According to Wikipedia, the concept of point-spread betting was invented by a
Connecticut mathematics teacher,
Charles K. McNeil. McNeil apparently became a
bookmaker in Chicago in the 1940s, proving again that teachers will take higher-paying jobs when available (Even highly paid
professors jump from
university to university, and from
chair to chair). The point spread system is an
equilibrium system in that the spread will change as too many people favor one team over another, and the bookie sees that he might lose money.
Szalkowski and Nelson used point-spread data from all NFL
regular-season and
post-season games from 2002-2011. They found that the difference between the opening and closing values acted as a predictor of
divisional winners with better than 75% accuracy, as shown in the table.[4]

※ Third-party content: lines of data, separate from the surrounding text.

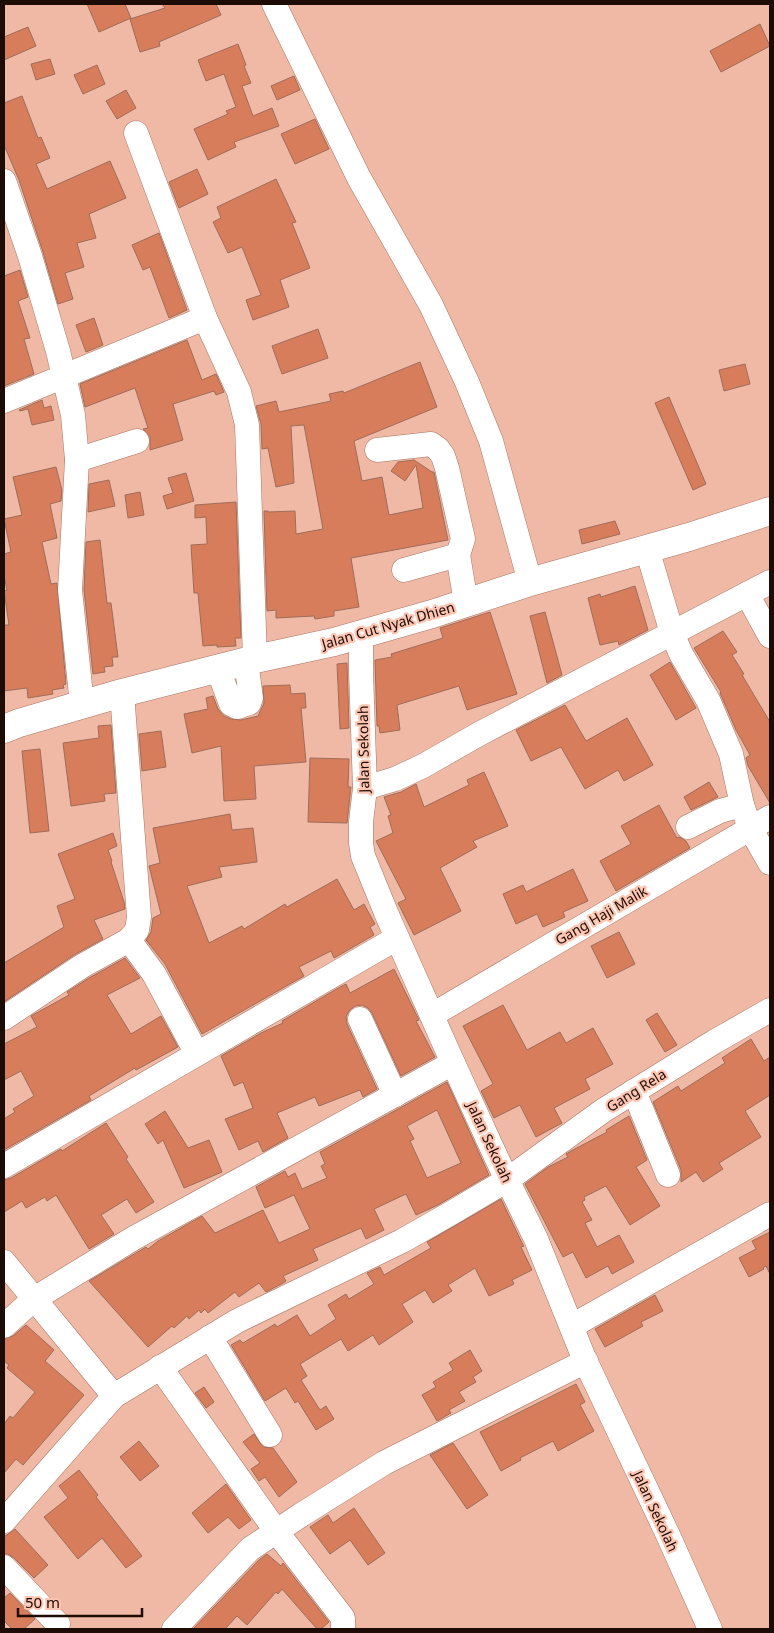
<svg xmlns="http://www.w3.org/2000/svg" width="774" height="1633" font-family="'Noto Sans',sans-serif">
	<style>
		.building { fill: #d77d5c; stroke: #9e6c5a; fill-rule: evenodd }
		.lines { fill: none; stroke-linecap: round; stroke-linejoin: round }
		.minor-casing { stroke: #a87563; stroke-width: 25 }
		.major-casing { stroke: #a87563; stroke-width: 29 }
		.minor { stroke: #fff; stroke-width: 24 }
		.major { stroke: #fff; stroke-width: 28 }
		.labels { text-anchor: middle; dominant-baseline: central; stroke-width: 4.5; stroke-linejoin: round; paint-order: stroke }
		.street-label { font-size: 14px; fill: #1d0b05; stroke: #fdc6b2 }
	</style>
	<rect width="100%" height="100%" fill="#f0b9a5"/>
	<g class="building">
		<path d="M87,4H125L131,18L99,32Z"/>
		<path d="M162,4H216L221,15L159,42L160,46L140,52L130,19L165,8Z"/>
		<path d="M760,24L770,46L721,72L710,51Z"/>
		<path d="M28,27L36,46L4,60V37Z"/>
		<path d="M238,44L246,65L244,66L251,83L242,86L253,116L272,108L279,126L234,142L236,147L208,160L194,129L228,114L226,111L236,107L224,74L206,81L198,60Z"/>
		<path d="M50,59L55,74L36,80L31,64Z"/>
		<path d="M97,65L105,84L83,94L74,75Z"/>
		<path d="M294,76L300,90L277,100L271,86Z"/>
		<path d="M126,90L136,108L117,119L106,101Z"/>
		<path d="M22,96L38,138L41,137L50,158L36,164L47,189L110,161L126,198L89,214L96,238L77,243L84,267L65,273L73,299L58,304L43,252L19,180L4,145V103Z"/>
		<path d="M315,119L329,149L295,164L281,134Z"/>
		<path d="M197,169L208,194L179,208L169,182Z"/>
		<path d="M276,179L296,222L292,223L310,268L280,280L289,307L253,320L246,300L261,295L242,247L228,253L213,222L221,218L217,207Z"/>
		<path d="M159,233L187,310L169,318L150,267L143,270L132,245Z"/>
		<path d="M20,270L28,297L18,301L30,338L24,339L34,374L4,386V276Z"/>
		<path d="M94,318L103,345L86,352L76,325Z"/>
		<path d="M318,329L328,358L282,374L272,346Z"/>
		<path d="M187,340L202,380L216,374L224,392L216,395L214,391L173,404L183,440L150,450V437L143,429L148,428L135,388L85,407L80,384Z"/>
		<path d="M420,362L437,407L354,441L362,481L382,477L389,515L423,508L416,465L405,481L391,471L398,462L414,460L432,472H434L448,540L351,558L359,607L334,611V616L315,619L314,616L276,618V610L267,611L264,511H268V512L295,511L296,534L323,529L304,425L291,426L294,483L276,487L268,448L262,449L261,424L256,406L276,401L279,412L331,401L329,394L343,391L344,393Z"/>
		<path d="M745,364L750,384L724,391L719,370Z"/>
		<path d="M669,397L706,484L693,490L655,403Z"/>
		<path d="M42,400L44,408L51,406L54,420L32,425L28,409L20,411L19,410Z"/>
		<path d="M56,467L62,490L61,501L50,504L57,538L42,542L51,584L57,583L66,684L63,685L64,688L52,690L53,694L28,698L27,688L4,691V625H9L4,591L7,590L4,576V554L11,552L4,519L22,515L13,477Z"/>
		<path d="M186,473L194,501L167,509L163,496L173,493L168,478Z"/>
		<path d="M109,480L115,506L88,512L89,484Z"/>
		<path d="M140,492L144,515L128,518L125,495Z"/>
		<path d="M236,502L241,638H235L236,646L217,647V645L203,646L198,593H194L191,545L207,544L206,517L195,518V505Z"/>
		<path d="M615,521L620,534L582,544L579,530Z"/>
		<path d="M100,540L107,603H111L118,657H112L113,666L104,667L105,672L93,674L84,590L86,542Z"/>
		<path d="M635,586L648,630L619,645L618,641L600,645L588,598L600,594L601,597Z"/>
		<path d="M490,612L517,694L467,710L459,686L397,705L400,730L380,733L379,726H377L375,660L392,657L391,654L443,638L440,628Z"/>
		<path d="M545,612L562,675L547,683L530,616Z"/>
		<path d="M723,631L737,652L732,655L744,674L742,675L770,722V803L748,766L746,758L750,755L736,730L720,693L721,692L694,648Z"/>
		<path d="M670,662L696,708L676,720L650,675Z"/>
		<path d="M347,663L349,728L340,729L337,664Z"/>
		<path d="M290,685L291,694L305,693L306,708H301L306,762L254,766L256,799L224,801L221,746L192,753L184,714L208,709L206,698L213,696L218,709L224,716L231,719L241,720L258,716L264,703L263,686Z"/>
		<path d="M565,705L586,741L627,718L653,765L624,781L618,770L585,789L561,747L531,761L516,730Z"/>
		<path d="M111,725L116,793L104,794L105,801L71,806L63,743L99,738L98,726Z"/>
		<path d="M161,731L166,767L142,771L139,734Z"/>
		<path d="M40,749L49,831L30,833L22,751Z"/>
		<path d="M310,758L349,759L348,787H351L347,823L308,822Z"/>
		<path d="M484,772L508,826L473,841L477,847L440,868L461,911L414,935L398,903L406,899L376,841L393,833L388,816L391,815L384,797L401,792L416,784L424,807L469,785L467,780Z"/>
		<path d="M709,782L718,797L691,810L684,797Z"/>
		<path d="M659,805L677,838L679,837L686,841L690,848L616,891L600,861L631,844L621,826Z"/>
		<path d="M230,814L232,830L253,828L257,862L219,867L222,877L187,886L209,943L242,926L244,929L285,904L287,907L337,879L354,910L364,904L375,924L370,927L374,935L334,958L331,951L299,967L304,976L202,1034L165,964L146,940L151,932L153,918L161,914L149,866L160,863L153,828Z"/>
		<path d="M113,833L117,846L108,850L112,861L111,862L124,902L125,909L94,920L103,939L74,955L4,1002V963L64,927L57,906L75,899L58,854Z"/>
		<path d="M573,869L588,901L563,912L565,917L543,927L537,914L516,924L503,894L523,885L526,892Z"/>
		<path d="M619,932L635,964L607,978L591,946Z"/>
		<path d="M125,958L140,978L107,995L131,1034L161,1016L178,1047L136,1070L135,1068L89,1096L91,1100L4,1150V1119L15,1112L13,1109L34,1096L21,1071L4,1080V1044L37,1027L31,1016L69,995L67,992L89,978Z"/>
		<path d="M394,969L419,1020L416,1021L435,1057L401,1076L372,1013L368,1008L362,1005L355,1006L349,1011L346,1017L347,1024L377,1089L363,1097L360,1090L319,1106L315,1097L277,1113L288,1138L263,1152L258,1141L239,1150L225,1119L253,1108L243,1082L234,1086L221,1056L261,1033L283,1023L282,1021L340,987L346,984L350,993Z"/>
		<path d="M503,1005L527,1050L560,1032L566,1043L593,1028L613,1064L585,1079L590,1089L554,1108L562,1123L536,1137L520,1105L494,1118L481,1091L493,1084L463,1026Z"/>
		<path d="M657,1013L677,1045L665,1052L646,1020Z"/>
		<path d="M751,1039L764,1061L770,1057V1095L745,1111L761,1137L719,1163L723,1169L703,1182L696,1172L681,1182V1170L653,1102L678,1086L681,1091L725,1063L722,1058Z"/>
		<path d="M447,1082L489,1175L438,1205L416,1215L406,1194L374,1209L384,1230L366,1239L361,1228L313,1249L318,1260L283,1276L286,1281L283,1283L266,1292L259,1283L239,1297L235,1292L208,1313L205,1309L201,1313L199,1310L189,1319L187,1316L174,1328L172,1326L148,1347L89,1281L146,1247L148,1249L158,1241L202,1216L215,1233L263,1210L279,1243L310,1229L294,1195L265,1208L256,1187L285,1171L288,1177L295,1173L302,1189L327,1178L321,1166L325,1164L320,1152ZM437,1110L461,1163L427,1178L410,1141L414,1139L407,1126Z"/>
		<path d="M165,1111L188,1148L209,1140L222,1172L184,1188L163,1140L158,1144L145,1124Z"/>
		<path d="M629,1116L647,1160L636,1167L660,1206L630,1225L606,1186L584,1197L585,1200L582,1202L592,1220L585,1223L597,1247L619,1235L634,1262L612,1274L608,1266L586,1278L573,1252L563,1257L525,1184L548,1167L568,1157L566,1154L571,1151L607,1132L606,1130Z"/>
		<path d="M106,1123L128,1157L126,1159L154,1202L136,1213L127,1199L101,1215L114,1234L89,1249L56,1195L47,1201L45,1197L26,1208L22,1201L4,1212V1180L11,1178L61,1149L62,1151Z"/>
		<path d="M501,1199L523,1245L524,1246L521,1247L532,1270L512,1280L514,1284L489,1296L475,1268L448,1285L452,1291L433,1303L425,1290L402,1304L413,1322L379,1345L373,1335L348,1351L341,1339L300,1364L307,1376L301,1380L320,1410L326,1406L334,1419L316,1430L298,1401L295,1403L286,1388L265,1401L231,1345L240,1340L243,1343L275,1324L277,1327L297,1315L310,1336L336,1319L328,1305L346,1294L349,1299L374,1284L367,1273L380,1267L384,1275L431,1248L427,1242Z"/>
		<path d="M770,1232V1274L766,1266L763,1268L764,1269L749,1277L739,1258L756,1249L752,1241Z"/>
		<path d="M655,1295L663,1311L641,1322L643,1326L605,1347L595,1329Z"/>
		<path d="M26,1325L54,1350L45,1361L84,1395L23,1465L16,1459L4,1473V1424L10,1416L13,1418L35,1392L7,1368L9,1365L4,1361V1339L13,1336Z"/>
		<path d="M470,1350L482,1371L473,1377L476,1382L459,1392L465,1401L449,1410L451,1413L437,1421L422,1395L436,1387L433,1382L453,1370L449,1363Z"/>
		<path d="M576,1384L585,1402L580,1405L594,1431L558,1451L553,1441L520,1458L521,1460L501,1471L480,1432Z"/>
		<path d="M204,1387L214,1402L206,1408L195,1393Z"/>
		<path d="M254,1434L263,1447L273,1448L297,1482L279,1497L265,1477L259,1481L251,1469L260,1463L243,1442Z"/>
		<path d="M139,1441L159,1466L140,1481L120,1457Z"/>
		<path d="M453,1443L488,1495L467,1509L430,1455Z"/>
		<path d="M79,1470L98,1495L96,1497L142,1556L126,1568L102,1538L78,1559L44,1517L68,1498L59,1486Z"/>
		<path d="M226,1484L251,1520L239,1529L228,1517L208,1533L192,1513Z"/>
		<path d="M354,1508L385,1553L368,1565L350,1540L330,1554L310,1527L328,1515L333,1523Z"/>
		<path d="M15,1529L48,1565L34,1578L14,1558L8,1554H4V1537Z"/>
		<path d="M267,1554L281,1566L283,1563L329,1622L321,1629H317L282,1589L278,1594L276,1592L247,1625L237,1616L225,1629H193L259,1560Z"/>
		<path d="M10,1593L35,1619L24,1629H12L4,1621V1598Z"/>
	</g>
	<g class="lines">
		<defs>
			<g id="minor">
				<path d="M274,4L359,178L431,305L467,382L491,441L530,582"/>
				<path d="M136,133L205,318L239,392L247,425L255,659"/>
				<path d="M4,181L30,256L58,351L73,415L77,460L70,590L82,705"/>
				<path d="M4,401L205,318"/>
				<path d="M377,450L431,444L438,449L443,456L447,468L463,539L458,555L466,603"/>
				<path d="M77,460L137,441"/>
				<path d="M647,549L672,633L681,654L708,700L731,754L742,805L750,828L770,863"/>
				<path d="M404,570L458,555"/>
				<path d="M747,594L770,636"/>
				<path d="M361,634V672L365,788L361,822V843L363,856L387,915L453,1063L497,1159L536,1239L584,1358L668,1535L710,1629"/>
				<path d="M218,669L231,704L237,707L249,703L251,698L246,661"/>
				<path d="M365,788L395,779L423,766L479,734L770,582"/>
				<path d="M688,827L720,811L742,805"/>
				<path d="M129,940L154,974L197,1054"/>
				<path d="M432,1015L770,817"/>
				<path d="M4,1018L82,966L129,940L137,930L139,917L122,693"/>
				<path d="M360,1019L395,1095"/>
				<path d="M634,1091L668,1175"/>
				<path d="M4,1166L397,938"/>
				<path d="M4,1262L114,1396"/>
				<path d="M4,1326L34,1299L134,1238L453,1063"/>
				<path d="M572,1326L770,1214"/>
				<path d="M210,1337L270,1435"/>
				<path d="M160,1367L276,1531L343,1618V1629"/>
				<path d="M4,1521L114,1396L237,1321L402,1241L453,1212L507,1180L604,1110L714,1042L770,1010"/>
				<path d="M4,1567L58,1624"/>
				<path d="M174,1629L250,1549L301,1515L384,1463L586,1361"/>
			</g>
			<path id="major" d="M4,729L19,723L122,693L255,659L334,642L432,614L530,582L689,537L770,511"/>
		</defs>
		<use href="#minor" class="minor-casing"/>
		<use href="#major" class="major-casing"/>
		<use href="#minor" class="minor"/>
		<use href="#major" class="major"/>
	</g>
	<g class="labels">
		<g class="street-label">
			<text transform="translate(388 625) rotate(-16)">Jalan Cut Nyak Dhien</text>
			<text transform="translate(363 749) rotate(-91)">Jalan Sekolah</text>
			<text transform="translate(601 915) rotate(-30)">Gang Haji Malik</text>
			<text transform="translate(636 1090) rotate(-32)">Gang Rela</text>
			<text transform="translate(490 1142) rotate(65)">Jalan Sekolah</text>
			<text transform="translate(656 1511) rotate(65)">Jalan Sekolah</text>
		</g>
	</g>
	<rect width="774" height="1633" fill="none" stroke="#1d0b05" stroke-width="10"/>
	<path d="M18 1608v8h124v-8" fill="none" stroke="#1d0b05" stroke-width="2.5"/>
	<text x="25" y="1608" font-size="15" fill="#1d0b05" stroke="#fdc6b2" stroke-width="4" paint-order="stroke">50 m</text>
</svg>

Year | Correct | | Year | Correct |
2002 | 7/8 | | 2007 | 7/8 |
2003 | 7/8 | | 2008 | 7/8 |
2004 | 6/8 | | 2009 | 7/8 |
2005 | 8/8 | | 2010 | 6/8 |
2006 | 6/8 | | 2011 | 6/8 |
The next time someone asks for an example of how mathematics enriches our lives, you can tell them about this advance in the
gambling arts.
Fans always believe that matches are, to varying degree, one-sided affairs, as shown in this bimodal distribution of the closing point-spread (line value) for NFL games in 2002-2011.

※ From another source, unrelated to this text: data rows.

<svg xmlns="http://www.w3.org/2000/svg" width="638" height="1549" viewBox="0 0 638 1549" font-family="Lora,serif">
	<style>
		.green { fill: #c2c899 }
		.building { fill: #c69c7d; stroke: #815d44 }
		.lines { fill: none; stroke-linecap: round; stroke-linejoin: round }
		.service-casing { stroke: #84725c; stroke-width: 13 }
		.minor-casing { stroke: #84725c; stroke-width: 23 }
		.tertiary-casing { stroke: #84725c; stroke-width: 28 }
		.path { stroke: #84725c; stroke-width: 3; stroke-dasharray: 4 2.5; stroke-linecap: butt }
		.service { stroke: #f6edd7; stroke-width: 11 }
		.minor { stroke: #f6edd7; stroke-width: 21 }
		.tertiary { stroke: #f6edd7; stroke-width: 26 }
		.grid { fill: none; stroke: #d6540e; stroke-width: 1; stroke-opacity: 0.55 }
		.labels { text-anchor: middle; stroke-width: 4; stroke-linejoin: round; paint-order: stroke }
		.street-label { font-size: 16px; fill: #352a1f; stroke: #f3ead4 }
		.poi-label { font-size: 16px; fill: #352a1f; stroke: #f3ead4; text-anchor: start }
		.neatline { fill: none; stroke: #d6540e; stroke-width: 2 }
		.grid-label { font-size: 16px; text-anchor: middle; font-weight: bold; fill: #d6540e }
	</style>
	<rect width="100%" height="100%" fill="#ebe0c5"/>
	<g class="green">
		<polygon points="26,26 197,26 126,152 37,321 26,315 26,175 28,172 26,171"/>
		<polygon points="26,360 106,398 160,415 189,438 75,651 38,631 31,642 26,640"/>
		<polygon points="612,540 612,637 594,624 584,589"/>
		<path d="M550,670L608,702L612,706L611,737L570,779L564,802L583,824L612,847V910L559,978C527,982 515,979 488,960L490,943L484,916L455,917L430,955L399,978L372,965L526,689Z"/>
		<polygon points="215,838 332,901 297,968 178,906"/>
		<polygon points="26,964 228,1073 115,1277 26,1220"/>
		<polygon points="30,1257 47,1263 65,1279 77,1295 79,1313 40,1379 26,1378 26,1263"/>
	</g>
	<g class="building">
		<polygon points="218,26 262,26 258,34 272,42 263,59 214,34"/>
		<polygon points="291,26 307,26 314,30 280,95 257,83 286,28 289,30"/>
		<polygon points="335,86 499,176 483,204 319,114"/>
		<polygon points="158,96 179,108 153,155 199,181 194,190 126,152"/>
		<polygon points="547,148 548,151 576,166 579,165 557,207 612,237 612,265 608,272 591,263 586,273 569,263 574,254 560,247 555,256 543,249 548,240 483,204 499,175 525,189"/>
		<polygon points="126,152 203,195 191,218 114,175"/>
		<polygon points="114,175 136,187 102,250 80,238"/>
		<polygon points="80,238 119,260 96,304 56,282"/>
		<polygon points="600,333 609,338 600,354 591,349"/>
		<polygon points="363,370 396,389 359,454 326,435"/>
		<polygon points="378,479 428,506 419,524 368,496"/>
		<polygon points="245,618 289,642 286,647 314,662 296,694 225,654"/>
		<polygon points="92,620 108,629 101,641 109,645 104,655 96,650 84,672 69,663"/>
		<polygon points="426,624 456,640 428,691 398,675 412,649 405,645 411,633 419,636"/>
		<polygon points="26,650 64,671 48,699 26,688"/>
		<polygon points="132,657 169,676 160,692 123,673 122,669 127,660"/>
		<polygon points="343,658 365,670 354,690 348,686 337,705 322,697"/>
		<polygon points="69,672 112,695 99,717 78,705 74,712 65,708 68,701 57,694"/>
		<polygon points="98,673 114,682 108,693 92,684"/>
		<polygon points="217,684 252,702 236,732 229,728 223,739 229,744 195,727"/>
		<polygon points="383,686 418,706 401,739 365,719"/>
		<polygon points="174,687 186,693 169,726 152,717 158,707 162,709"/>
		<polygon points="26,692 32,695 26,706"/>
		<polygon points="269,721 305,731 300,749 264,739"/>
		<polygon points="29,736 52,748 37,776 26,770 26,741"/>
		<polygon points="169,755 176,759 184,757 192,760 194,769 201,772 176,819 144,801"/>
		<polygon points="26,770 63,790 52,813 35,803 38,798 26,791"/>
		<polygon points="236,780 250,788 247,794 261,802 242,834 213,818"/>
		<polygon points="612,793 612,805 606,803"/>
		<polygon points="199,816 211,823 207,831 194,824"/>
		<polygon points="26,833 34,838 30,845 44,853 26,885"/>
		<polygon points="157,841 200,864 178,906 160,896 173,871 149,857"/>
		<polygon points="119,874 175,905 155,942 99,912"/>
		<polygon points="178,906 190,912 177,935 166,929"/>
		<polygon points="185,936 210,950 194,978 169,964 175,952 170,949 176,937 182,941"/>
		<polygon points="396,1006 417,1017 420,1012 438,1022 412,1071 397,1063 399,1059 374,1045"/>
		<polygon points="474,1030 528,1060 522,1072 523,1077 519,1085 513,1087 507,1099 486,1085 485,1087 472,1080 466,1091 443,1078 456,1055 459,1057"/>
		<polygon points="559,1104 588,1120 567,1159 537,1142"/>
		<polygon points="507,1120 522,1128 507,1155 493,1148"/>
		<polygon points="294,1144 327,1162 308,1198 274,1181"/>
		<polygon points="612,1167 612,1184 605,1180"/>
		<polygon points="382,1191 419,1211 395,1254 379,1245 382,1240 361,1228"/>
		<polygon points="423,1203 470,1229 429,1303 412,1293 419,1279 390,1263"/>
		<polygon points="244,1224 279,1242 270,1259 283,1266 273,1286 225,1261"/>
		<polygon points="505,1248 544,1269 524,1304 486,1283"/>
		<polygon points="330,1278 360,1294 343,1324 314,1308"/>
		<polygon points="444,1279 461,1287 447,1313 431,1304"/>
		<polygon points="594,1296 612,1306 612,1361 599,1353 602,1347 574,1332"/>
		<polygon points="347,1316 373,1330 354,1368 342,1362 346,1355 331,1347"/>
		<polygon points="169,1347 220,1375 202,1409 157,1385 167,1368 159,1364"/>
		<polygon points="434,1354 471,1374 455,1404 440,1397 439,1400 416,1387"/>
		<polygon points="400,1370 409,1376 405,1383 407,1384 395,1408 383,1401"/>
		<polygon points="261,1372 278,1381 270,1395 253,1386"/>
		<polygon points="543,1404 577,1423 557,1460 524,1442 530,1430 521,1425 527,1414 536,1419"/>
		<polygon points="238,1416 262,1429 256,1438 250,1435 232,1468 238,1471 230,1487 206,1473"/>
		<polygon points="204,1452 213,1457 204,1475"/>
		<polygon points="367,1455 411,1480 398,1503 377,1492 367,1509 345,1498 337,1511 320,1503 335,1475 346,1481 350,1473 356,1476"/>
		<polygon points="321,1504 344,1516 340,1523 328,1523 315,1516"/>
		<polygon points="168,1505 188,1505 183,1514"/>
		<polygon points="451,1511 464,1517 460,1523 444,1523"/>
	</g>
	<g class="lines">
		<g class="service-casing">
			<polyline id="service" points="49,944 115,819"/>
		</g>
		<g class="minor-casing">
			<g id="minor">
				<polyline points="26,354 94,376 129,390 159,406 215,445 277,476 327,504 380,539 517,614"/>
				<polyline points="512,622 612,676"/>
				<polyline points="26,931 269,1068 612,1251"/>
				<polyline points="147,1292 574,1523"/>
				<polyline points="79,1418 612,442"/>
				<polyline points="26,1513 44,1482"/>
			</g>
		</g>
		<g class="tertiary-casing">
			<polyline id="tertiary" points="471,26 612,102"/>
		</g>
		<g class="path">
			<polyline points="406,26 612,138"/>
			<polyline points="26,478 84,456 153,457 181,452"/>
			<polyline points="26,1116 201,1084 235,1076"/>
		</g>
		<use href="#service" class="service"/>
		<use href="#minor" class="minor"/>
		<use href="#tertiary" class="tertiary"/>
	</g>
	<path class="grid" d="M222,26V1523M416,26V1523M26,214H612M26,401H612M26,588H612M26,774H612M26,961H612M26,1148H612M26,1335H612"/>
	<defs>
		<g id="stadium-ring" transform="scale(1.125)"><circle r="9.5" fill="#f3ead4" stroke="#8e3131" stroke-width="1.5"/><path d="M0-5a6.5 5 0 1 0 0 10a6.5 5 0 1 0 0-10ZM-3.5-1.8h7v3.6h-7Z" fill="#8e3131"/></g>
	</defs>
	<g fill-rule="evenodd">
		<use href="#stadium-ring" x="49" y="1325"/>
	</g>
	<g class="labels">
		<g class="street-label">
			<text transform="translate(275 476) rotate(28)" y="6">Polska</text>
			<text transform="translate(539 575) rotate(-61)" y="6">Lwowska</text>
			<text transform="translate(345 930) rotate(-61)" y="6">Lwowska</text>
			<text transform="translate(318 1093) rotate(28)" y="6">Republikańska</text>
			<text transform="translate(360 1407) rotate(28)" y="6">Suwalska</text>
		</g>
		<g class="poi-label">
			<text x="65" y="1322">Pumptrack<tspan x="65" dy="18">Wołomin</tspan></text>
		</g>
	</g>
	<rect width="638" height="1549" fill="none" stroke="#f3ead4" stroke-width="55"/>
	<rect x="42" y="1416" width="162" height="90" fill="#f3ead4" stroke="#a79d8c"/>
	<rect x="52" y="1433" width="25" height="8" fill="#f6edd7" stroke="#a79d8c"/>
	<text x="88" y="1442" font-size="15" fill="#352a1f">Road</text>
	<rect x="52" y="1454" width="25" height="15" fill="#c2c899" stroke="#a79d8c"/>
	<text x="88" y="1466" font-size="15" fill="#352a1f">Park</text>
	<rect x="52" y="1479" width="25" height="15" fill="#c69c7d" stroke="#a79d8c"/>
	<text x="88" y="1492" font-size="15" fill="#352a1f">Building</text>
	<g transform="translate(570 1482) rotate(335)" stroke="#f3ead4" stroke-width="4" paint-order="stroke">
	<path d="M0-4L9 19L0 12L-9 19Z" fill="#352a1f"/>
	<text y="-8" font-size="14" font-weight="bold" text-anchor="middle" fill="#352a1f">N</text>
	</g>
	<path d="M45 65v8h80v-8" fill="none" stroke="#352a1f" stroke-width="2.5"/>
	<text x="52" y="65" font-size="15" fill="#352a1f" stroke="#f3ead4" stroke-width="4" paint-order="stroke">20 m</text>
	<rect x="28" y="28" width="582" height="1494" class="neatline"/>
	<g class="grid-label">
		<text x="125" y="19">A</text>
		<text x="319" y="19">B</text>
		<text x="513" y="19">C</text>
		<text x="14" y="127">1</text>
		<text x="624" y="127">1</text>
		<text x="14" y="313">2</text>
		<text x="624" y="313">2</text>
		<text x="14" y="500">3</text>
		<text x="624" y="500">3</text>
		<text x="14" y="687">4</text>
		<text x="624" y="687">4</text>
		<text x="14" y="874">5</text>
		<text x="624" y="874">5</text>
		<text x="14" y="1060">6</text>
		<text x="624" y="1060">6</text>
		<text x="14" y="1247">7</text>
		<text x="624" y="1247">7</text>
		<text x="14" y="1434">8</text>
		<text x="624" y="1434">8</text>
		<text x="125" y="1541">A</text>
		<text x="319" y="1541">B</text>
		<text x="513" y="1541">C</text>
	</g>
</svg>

Positive values indicate a home-field advantage.
(Fig. 2 of ref. 4)[4].
References:
- Stefan Krause, Richard James, Jolyon J. Fariac, Graeme D. Ruxtond and Jens Krausee, "Swarm intelligence in humans: diversity can trump ability," Animal Behaviour, vol. 81, no. 5 (May, 2011), pp. 941-948.
- Marcus P. Zillman, Information Futures Markets Web Site.
- For an interesting discussion of the futures market as it applies to politics, see Bennett Haselton, "Legalizing Online Futures Betting," Slashdot, November 19, 2012.
- Greg Szalkowski, Michael L. Nelson, "The Performance of Betting Lines for Predicting the Outcome of NFL Games," arXiv Preprint Server, November 16, 2012.